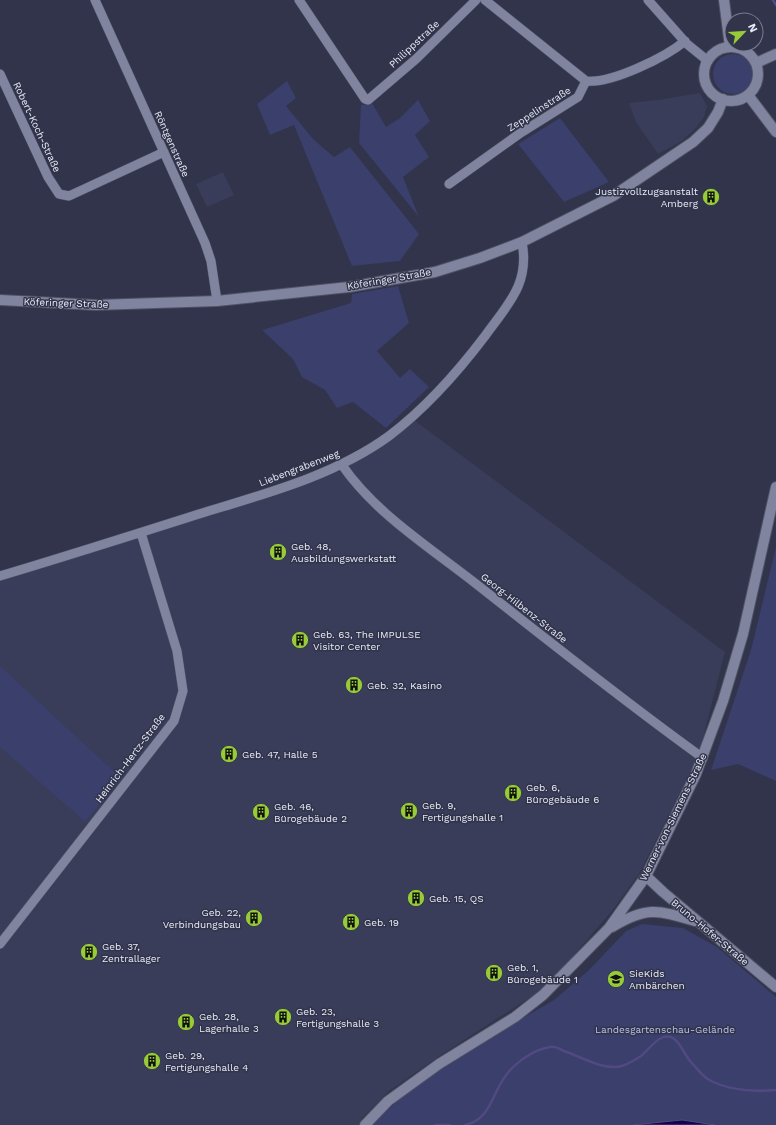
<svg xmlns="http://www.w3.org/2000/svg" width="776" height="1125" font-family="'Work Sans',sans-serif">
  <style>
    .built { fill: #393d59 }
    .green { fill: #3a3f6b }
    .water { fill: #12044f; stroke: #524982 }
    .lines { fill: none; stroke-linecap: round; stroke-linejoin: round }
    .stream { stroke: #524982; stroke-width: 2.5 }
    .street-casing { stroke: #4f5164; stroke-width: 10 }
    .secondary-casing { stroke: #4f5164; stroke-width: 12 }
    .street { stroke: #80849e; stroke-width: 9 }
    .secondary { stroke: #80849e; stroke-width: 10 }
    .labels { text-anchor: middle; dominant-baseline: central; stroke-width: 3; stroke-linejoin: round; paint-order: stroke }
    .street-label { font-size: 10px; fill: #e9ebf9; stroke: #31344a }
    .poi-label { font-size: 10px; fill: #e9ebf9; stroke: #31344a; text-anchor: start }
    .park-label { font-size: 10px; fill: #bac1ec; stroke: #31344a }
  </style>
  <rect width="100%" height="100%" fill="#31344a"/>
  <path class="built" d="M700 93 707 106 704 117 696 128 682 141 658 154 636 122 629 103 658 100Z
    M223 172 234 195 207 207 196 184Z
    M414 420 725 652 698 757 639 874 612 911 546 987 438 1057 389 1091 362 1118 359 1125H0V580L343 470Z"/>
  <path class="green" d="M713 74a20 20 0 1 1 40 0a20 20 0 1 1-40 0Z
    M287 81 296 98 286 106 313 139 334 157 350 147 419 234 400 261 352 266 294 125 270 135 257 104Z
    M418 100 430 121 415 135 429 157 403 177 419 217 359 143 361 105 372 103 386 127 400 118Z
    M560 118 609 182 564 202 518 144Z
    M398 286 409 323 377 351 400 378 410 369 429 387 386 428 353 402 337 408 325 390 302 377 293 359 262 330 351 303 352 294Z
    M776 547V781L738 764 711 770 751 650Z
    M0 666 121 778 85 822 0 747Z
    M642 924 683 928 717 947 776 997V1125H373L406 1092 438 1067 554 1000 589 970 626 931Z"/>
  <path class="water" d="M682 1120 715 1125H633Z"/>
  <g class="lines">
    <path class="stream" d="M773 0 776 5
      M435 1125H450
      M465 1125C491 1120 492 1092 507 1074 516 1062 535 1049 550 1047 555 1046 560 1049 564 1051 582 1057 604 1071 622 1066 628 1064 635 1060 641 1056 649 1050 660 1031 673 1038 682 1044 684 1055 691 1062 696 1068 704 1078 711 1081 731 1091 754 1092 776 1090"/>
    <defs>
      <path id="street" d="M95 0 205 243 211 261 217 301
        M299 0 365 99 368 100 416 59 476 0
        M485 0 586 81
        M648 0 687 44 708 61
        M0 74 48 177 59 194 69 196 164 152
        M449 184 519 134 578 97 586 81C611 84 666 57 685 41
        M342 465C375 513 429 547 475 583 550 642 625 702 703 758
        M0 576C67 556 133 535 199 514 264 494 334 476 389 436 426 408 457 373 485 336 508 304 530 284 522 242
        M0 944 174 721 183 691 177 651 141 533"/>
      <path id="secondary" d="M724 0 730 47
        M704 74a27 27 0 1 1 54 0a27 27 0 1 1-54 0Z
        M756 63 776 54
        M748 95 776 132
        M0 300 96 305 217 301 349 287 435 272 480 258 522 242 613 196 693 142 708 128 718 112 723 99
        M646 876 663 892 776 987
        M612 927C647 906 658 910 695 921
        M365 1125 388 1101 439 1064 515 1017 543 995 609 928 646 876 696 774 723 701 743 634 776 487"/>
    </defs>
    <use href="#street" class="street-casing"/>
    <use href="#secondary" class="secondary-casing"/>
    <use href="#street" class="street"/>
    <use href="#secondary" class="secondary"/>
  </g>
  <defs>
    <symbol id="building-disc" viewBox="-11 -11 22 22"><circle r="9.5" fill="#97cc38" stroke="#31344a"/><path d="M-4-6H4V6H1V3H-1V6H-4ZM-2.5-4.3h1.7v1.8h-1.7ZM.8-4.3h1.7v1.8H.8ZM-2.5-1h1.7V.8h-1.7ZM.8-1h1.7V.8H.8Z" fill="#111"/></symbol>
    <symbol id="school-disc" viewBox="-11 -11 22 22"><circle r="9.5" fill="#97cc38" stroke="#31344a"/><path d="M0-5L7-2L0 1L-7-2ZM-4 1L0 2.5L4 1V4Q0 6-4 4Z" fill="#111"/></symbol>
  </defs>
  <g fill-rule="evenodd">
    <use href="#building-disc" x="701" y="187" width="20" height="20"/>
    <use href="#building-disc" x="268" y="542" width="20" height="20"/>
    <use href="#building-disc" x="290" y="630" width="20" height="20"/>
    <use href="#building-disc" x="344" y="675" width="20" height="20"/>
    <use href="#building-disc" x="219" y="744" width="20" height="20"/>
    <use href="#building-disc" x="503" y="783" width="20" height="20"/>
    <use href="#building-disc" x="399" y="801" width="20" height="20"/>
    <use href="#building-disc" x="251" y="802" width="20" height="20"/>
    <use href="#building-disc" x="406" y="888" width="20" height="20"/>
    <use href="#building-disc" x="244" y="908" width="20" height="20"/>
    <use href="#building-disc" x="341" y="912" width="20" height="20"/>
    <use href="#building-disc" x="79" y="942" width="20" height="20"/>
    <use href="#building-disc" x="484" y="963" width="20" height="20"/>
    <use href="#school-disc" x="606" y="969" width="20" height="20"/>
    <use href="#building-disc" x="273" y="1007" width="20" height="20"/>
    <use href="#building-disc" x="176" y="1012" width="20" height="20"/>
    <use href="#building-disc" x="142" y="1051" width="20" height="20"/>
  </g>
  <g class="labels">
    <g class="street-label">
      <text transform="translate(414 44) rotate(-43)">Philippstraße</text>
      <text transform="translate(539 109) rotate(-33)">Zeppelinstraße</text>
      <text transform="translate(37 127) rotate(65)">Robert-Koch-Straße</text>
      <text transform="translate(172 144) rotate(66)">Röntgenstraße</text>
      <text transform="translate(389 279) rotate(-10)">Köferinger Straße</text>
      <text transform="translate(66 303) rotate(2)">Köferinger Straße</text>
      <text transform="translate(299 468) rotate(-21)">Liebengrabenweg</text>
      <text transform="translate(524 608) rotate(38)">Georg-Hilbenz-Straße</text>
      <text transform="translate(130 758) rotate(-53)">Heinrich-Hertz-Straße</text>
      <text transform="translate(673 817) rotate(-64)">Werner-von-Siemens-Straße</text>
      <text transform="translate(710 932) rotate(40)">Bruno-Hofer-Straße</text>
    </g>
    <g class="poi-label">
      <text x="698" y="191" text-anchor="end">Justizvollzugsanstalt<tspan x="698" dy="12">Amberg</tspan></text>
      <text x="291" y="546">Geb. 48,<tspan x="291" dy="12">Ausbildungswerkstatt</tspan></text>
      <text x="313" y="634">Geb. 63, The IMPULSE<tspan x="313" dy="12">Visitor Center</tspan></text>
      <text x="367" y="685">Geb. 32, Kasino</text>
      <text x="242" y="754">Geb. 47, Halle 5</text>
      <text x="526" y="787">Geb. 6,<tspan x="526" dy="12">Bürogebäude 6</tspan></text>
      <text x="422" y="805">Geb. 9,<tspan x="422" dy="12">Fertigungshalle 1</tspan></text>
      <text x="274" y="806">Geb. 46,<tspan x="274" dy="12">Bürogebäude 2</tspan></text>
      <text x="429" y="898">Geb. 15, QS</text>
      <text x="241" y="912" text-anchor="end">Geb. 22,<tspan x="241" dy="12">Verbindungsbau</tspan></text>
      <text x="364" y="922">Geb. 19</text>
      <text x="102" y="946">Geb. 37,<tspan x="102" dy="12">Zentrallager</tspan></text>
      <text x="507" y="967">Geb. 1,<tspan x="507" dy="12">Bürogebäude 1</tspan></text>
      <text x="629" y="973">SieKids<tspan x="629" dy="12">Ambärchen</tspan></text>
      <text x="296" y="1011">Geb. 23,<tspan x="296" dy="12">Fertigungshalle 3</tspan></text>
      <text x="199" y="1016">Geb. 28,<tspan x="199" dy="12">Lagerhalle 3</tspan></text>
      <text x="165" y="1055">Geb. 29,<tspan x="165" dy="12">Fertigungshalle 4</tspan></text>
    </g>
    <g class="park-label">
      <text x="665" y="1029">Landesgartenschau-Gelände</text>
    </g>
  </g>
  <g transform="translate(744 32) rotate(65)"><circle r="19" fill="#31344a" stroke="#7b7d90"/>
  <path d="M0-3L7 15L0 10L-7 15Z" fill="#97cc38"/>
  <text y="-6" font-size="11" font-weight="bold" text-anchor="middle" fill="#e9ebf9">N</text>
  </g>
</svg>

☆ ☆ ☆ ☆

## Assignment
Which lines above contain the word "casing"? Copy each one.

## Reply
    .street-casing { stroke: #4f5164; stroke-width: 10 }
    .secondary-casing { stroke: #4f5164; stroke-width: 12 }
    <use href="#street" class="street-casing"/>
    <use href="#secondary" class="secondary-casing"/>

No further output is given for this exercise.